EXERCISE INSTRUCTIONS ▸
The response should contain all of the records, copied exactly, and none of the images.

DATASET ENTRIES ▸
☆ ☆ ☆
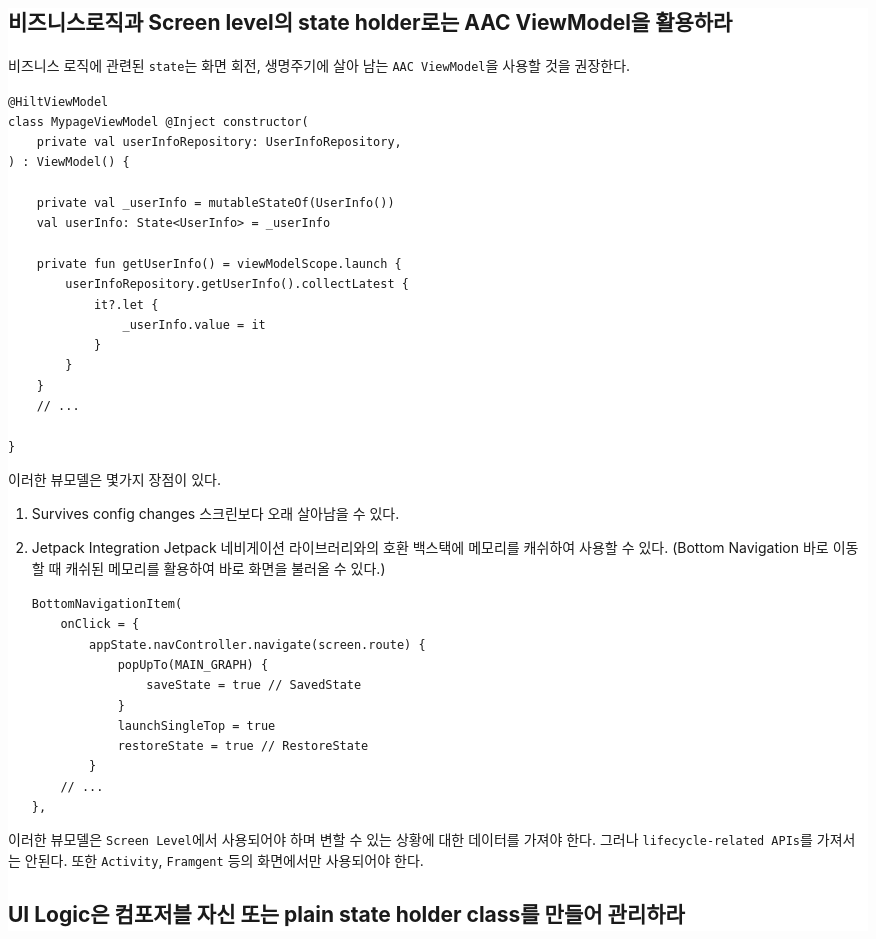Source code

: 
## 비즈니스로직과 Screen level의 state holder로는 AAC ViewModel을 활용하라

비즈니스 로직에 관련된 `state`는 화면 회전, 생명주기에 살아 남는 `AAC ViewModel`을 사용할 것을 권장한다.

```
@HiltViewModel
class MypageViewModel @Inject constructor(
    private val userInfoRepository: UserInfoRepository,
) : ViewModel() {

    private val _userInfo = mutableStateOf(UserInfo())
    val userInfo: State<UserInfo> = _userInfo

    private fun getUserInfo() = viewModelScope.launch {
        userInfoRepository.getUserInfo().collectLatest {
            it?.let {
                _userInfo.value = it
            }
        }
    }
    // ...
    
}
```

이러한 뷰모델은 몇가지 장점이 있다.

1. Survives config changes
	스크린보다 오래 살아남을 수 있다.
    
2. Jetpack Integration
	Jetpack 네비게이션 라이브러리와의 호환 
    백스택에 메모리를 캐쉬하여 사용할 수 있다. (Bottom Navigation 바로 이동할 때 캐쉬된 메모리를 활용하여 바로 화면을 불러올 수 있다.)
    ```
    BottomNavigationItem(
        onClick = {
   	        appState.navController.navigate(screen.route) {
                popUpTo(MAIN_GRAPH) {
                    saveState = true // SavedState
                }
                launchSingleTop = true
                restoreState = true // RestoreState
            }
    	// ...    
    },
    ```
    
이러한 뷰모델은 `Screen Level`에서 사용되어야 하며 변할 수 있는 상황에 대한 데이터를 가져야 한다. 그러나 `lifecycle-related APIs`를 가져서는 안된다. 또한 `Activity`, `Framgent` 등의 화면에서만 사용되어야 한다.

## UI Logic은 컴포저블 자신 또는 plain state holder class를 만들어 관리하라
☆ ☆ ☆
EXERCISE ANSWER ▸
Source code

: 
## 비즈니스로직과 Screen level의 state holder로는 AAC ViewModel을 활용하라

비즈니스 로직에 관련된 `state`는 화면 회전, 생명주기에 살아 남는 `AAC ViewModel`을 사용할 것을 권장한다.

```
@HiltViewModel
class MypageViewModel @Inject constructor(
    private val userInfoRepository: UserInfoRepository,
) : ViewModel() {

    private val _userInfo = mutableStateOf(UserInfo())
    val userInfo: State<UserInfo> = _userInfo

    private fun getUserInfo() = viewModelScope.launch {
        userInfoRepository.getUserInfo().collectLatest {
            it?.let {
                _userInfo.value = it
            }
        }
    }
    // ...
    
}
```

이러한 뷰모델은 몇가지 장점이 있다.

1. Survives config changes
	스크린보다 오래 살아남을 수 있다.
    
2. Jetpack Integration
	Jetpack 네비게이션 라이브러리와의 호환 
    백스택에 메모리를 캐쉬하여 사용할 수 있다. (Bottom Navigation 바로 이동할 때 캐쉬된 메모리를 활용하여 바로 화면을 불러올 수 있다.)
    ```
    BottomNavigationItem(
        onClick = {
   	        appState.navController.navigate(screen.route) {
                popUpTo(MAIN_GRAPH) {
                    saveState = true // SavedState
                }
                launchSingleTop = true
                restoreState = true // RestoreState
            }
    	// ...    
    },
    ```
    
이러한 뷰모델은 `Screen Level`에서 사용되어야 하며 변할 수 있는 상황에 대한 데이터를 가져야 한다. 그러나 `lifecycle-related APIs`를 가져서는 안된다. 또한 `Activity`, `Framgent` 등의 화면에서만 사용되어야 한다.

## UI Logic은 컴포저블 자신 또는 plain state holder class를 만들어 관리하라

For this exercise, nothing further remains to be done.